Tarefa escrita:
Atualize o trecho do artigo que começa nas palavras "5- Alertar a" e termina após "e sem tréguas.", substituindo "sem reserva" por "sem hesitação".

Artigo:

2 — Alertar-lo e a opinião pública internacional, francesa em particular, sobre os perigos que a ditadura sissocoquista representa para a Guiné-Bissau e para toda a África Ocidental, a qual mina todos os esforços coletivos em curso com vista à consolidação da paz e estabilidade governativa na sub-região.

3- Lembrar a Sua Excelência que um país como a França conhecido pela trajetória de luta do seu povo em prol da liberdade e da dignidade da pessoa humana, não pode ser cúmplice de regimes ditatoriais como é o caso atualmente na Guiné-Bissau. Pois, a liberdade, a igualdade e a fraternidade são valores universais que sempre inspiraram resistências dos povos, incluindo a do povo francês. São esses valores que devem permanecer e sustentar os pilares axiológicos das relações de amizade entre as nações democráticas, na medida em que só uma democracia existe;

4- Lembrar a Sua Excelência que a mesma chama que ontem levou o heróico povo deste território sob liderança corajosa e visionária de Amílcar Cabral a consentir sacrifícios, sangue e suor, pela afirmação da sua autodeterminação, continua a ser a mesma que hoje anima as aspirações da juventude guineense em prol de liberdade, soberania e prosperidade;

5- Alertar a Sua Excelência que a persistência em apoiar o ex-Presidente Umaro Sissoco Embalo, no poder sem legitimidade popular e contra a Constituição do país, seria mais uma afronta à Guiné-Bissau que o seu povo está determinado a combater sem reserva e sem tréguas.

Dados registados:
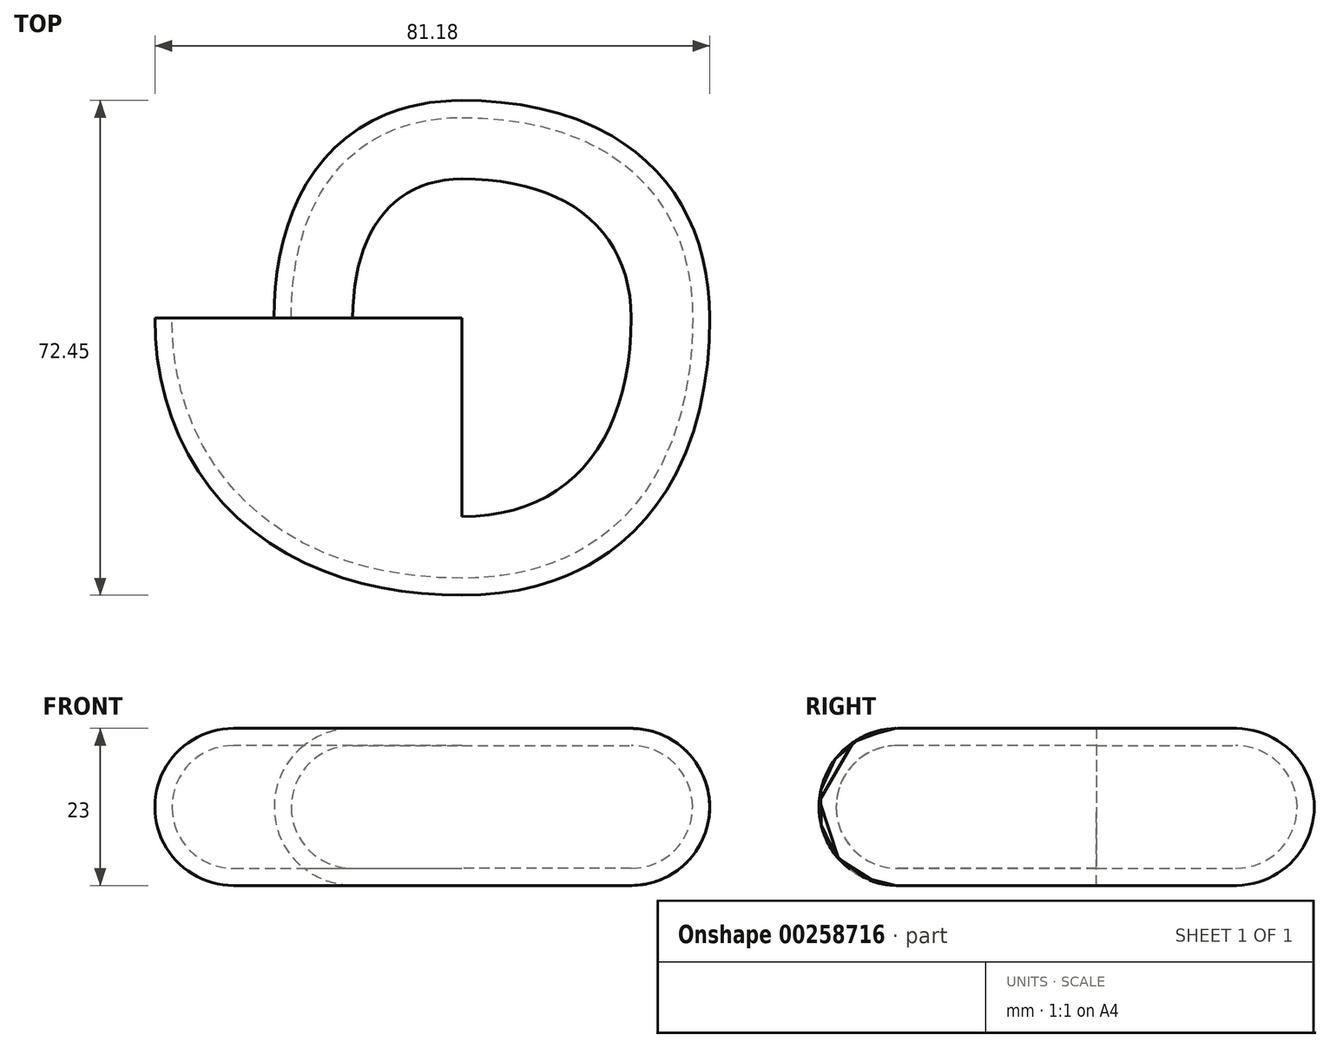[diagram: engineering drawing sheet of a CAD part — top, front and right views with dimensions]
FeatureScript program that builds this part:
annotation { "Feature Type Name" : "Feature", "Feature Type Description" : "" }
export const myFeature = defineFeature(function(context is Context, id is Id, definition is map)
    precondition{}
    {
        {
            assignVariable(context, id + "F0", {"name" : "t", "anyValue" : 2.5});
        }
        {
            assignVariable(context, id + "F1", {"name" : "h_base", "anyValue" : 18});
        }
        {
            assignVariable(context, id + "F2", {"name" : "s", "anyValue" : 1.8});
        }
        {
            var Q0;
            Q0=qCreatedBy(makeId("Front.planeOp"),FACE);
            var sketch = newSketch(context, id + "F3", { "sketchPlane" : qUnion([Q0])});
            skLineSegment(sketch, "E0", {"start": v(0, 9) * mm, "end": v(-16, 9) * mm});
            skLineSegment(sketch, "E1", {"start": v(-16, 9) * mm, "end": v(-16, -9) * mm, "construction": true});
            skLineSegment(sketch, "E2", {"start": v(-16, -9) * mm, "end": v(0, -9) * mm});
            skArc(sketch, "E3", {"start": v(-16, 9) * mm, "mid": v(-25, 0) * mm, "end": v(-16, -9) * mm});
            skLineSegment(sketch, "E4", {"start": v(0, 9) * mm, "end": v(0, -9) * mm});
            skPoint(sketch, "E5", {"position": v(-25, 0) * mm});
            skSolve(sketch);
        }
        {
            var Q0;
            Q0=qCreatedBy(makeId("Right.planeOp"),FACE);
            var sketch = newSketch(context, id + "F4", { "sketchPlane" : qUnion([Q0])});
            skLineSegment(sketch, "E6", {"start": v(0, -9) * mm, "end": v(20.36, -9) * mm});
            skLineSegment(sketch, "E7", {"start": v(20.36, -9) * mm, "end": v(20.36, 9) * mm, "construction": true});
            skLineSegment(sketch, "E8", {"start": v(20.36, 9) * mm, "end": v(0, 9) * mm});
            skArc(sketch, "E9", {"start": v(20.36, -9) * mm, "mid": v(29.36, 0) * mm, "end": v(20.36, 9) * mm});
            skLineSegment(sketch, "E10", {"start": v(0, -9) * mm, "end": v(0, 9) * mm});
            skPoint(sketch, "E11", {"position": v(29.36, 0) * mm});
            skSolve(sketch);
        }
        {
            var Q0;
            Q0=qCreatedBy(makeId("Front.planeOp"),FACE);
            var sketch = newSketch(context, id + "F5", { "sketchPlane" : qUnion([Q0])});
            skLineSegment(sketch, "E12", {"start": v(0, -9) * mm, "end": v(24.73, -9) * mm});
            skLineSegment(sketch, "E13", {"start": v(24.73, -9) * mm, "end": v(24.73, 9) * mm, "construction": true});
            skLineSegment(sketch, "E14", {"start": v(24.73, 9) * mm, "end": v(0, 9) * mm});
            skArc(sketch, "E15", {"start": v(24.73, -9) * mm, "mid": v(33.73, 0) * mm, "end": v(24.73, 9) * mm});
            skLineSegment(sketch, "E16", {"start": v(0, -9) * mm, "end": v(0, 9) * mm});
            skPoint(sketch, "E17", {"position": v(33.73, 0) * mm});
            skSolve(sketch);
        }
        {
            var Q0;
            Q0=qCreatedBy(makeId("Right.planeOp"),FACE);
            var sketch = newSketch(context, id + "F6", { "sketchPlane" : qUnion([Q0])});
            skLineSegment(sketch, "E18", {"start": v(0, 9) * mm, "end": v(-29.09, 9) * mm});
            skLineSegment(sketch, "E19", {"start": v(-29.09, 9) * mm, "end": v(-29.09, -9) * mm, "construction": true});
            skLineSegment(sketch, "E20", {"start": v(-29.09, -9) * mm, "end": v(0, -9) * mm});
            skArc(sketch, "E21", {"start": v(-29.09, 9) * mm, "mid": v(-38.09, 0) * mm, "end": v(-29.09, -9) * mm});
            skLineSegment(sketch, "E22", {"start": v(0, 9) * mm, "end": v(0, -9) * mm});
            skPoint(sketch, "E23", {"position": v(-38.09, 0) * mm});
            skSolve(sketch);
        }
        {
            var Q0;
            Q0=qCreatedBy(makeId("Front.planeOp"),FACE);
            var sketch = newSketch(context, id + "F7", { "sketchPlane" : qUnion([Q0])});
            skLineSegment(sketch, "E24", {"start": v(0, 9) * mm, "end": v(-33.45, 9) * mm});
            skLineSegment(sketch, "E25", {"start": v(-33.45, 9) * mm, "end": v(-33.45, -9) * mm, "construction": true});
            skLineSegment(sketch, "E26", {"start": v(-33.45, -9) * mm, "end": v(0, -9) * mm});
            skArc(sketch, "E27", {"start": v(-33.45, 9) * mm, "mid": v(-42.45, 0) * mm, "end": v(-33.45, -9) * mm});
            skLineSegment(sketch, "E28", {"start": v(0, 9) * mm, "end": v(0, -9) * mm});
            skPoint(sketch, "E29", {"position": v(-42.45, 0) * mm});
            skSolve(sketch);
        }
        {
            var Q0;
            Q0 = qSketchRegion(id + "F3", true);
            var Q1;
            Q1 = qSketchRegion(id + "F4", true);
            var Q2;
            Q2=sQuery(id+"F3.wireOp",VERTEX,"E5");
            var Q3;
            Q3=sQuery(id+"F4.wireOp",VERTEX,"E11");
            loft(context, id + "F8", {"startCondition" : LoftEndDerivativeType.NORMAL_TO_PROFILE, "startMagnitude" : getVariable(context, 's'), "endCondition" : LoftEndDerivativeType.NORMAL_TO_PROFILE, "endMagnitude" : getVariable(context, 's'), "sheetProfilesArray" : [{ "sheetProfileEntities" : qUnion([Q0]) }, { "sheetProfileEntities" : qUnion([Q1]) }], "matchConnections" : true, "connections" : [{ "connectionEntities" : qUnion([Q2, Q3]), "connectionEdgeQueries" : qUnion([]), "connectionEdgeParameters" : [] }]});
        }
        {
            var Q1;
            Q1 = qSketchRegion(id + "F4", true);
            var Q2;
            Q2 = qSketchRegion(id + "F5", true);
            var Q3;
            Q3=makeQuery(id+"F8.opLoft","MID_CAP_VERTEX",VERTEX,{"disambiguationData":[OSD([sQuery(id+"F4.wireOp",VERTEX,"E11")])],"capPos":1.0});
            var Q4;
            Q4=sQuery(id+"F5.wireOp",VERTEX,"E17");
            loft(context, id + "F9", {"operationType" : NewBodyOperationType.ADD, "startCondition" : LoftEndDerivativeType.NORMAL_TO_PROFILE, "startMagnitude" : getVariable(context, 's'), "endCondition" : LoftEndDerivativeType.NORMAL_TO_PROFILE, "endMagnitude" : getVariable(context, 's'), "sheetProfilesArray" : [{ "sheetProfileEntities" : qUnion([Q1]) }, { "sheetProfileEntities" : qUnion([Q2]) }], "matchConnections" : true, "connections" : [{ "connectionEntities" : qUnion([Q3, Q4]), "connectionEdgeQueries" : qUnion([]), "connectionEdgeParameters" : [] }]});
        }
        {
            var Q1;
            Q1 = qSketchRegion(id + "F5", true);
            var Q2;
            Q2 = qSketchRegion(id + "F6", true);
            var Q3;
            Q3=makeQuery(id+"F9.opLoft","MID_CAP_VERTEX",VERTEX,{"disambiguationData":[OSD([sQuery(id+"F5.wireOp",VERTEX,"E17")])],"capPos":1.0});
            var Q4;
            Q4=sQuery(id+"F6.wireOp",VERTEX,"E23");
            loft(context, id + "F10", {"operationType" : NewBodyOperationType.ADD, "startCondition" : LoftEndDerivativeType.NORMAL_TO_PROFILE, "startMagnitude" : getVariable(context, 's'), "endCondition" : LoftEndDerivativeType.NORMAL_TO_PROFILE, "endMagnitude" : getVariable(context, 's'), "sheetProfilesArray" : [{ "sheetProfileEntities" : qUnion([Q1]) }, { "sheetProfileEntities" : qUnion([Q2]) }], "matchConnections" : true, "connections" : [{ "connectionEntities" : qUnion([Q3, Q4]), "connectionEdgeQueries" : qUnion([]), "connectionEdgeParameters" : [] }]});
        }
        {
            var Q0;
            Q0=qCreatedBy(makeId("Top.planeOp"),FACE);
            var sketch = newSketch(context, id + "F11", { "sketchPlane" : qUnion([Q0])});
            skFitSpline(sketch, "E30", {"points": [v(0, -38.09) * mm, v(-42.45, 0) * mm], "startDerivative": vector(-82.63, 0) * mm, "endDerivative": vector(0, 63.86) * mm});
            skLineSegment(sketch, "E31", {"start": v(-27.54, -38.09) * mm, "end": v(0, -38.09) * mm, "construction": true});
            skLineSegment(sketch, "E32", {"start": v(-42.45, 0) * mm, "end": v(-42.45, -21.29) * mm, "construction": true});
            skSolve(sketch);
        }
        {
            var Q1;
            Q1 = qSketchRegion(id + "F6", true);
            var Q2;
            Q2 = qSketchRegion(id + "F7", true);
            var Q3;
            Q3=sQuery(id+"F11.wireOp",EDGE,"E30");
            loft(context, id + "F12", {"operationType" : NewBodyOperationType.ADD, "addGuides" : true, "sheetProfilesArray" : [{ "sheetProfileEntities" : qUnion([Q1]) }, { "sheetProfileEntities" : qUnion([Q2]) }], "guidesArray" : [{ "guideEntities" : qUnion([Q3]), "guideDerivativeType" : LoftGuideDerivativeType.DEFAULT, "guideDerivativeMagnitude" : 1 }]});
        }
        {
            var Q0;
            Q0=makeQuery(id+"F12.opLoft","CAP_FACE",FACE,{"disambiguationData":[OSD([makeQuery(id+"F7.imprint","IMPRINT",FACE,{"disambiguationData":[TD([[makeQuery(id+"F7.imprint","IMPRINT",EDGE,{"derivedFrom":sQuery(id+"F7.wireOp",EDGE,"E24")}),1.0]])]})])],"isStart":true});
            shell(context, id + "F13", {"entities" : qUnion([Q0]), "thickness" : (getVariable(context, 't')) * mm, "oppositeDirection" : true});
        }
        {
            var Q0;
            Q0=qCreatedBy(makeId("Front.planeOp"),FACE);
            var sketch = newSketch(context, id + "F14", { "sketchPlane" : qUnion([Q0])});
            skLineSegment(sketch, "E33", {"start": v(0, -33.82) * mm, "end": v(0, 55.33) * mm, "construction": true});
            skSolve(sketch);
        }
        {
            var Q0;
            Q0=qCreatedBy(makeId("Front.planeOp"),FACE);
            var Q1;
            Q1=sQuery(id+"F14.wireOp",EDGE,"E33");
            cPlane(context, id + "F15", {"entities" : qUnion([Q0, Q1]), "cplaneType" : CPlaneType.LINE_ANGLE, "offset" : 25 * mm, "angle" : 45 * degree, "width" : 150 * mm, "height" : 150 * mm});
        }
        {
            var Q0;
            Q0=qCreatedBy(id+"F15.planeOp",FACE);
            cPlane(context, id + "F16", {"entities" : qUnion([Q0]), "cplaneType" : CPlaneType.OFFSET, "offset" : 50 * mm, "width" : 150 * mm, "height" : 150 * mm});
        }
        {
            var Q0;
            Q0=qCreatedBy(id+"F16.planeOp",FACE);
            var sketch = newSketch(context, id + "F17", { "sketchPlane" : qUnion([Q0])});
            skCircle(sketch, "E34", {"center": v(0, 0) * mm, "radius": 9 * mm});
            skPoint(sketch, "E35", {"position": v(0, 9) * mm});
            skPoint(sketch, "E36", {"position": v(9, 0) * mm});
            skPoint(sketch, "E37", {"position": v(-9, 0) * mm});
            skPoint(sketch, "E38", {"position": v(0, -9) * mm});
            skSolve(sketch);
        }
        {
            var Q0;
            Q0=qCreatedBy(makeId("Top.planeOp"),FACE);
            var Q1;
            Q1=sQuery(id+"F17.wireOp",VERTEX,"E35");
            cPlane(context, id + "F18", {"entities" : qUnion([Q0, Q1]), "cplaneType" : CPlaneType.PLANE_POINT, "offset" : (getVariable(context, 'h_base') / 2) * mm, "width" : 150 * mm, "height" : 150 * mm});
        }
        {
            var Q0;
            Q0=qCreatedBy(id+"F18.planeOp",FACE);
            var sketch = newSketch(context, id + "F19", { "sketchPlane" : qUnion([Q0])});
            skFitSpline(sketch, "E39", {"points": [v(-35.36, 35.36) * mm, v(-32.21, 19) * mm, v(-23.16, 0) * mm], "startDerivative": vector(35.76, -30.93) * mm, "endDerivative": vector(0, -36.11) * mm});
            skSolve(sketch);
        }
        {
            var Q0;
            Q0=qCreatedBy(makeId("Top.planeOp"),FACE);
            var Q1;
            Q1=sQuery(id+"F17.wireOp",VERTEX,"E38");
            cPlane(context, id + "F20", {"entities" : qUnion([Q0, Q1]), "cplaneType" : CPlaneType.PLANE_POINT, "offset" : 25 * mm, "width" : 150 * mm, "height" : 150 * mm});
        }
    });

...

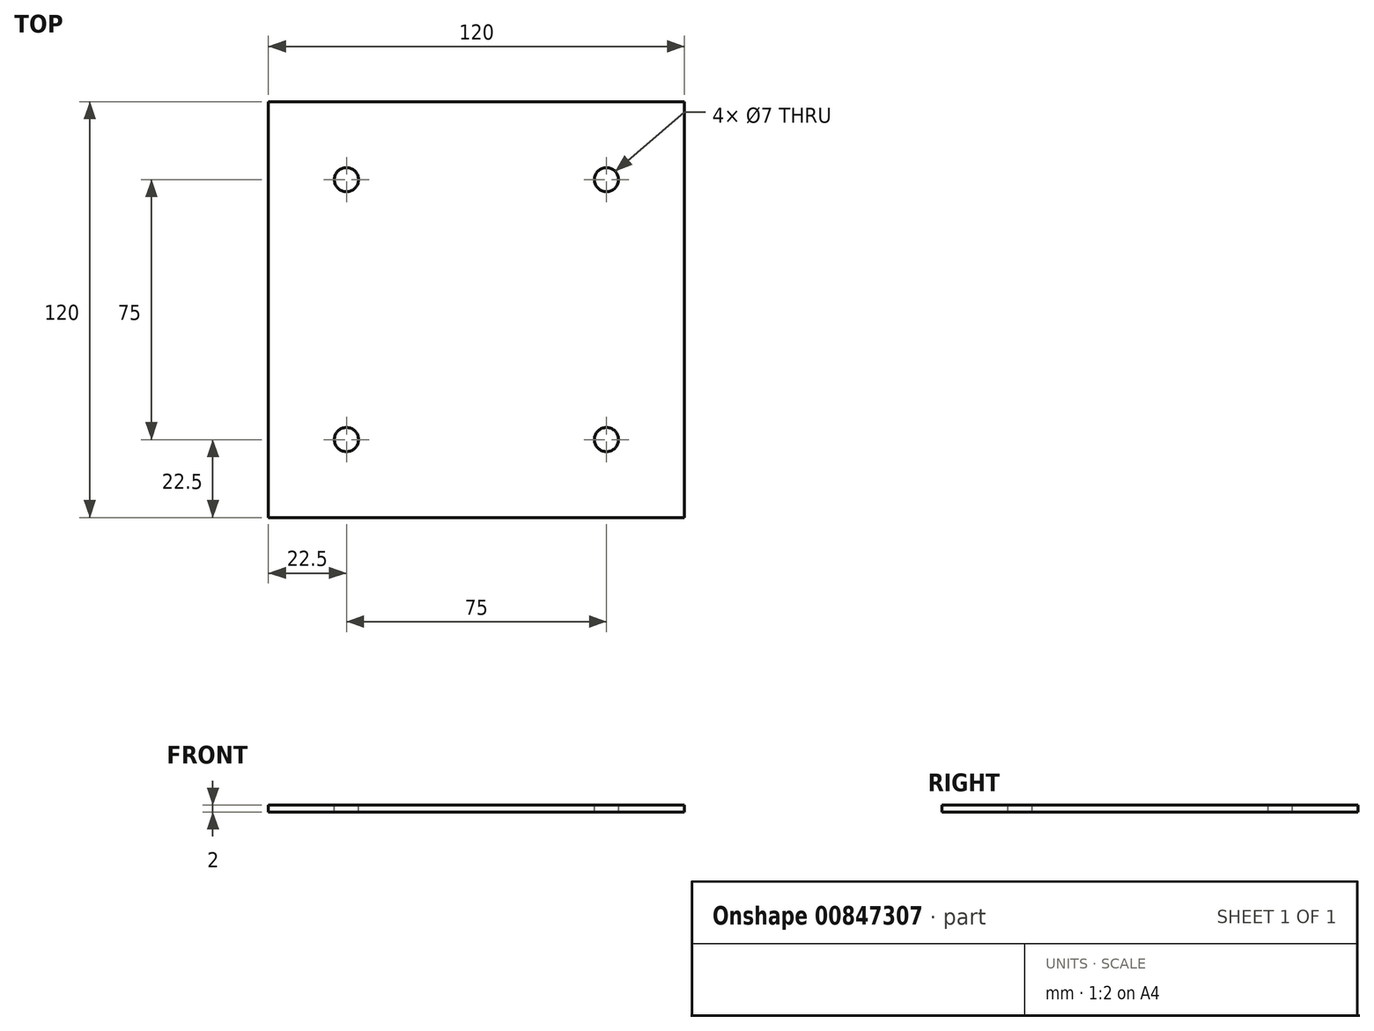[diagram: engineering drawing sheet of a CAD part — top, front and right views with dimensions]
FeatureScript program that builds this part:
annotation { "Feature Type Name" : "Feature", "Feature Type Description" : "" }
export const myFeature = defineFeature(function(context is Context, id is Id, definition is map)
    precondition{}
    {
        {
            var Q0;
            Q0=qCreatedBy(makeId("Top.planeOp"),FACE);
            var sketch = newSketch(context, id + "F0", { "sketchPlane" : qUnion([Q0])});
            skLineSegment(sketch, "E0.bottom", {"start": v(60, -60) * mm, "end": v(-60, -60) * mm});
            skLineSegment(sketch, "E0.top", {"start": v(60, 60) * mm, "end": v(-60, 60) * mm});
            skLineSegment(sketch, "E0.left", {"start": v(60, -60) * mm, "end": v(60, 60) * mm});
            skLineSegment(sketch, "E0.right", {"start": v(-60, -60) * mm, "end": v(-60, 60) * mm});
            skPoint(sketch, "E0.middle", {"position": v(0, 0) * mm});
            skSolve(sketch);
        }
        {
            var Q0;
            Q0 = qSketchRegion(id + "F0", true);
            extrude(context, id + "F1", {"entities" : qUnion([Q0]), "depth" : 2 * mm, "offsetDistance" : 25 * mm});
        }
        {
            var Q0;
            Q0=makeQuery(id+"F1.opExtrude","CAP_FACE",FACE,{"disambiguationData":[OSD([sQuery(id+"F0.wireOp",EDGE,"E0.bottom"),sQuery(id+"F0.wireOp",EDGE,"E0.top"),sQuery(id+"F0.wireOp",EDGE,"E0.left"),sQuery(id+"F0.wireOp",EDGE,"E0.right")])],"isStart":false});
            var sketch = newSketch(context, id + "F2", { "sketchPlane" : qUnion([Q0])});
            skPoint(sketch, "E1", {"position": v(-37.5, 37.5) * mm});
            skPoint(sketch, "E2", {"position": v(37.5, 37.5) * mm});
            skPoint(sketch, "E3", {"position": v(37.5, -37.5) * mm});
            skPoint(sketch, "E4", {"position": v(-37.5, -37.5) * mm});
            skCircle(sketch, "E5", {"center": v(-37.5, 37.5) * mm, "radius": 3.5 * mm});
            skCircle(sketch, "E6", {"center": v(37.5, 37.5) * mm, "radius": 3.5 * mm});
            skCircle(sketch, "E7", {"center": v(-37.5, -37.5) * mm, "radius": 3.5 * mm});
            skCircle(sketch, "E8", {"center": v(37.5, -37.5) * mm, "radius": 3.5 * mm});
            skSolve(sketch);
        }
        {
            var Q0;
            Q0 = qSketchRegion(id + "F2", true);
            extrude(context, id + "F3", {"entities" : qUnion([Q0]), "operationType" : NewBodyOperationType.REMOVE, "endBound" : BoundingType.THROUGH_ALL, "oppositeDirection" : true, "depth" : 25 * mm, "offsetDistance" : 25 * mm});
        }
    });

Exercício resolvido:
5- Alertar a Sua Excelência que a persistência em apoiar o ex-Presidente Umaro Sissoco Embalo, no poder sem legitimidade popular e contra a Constituição do país, seria mais uma afronta à Guiné-Bissau que o seu povo está determinado a combater sem hesitação e sem tréguas.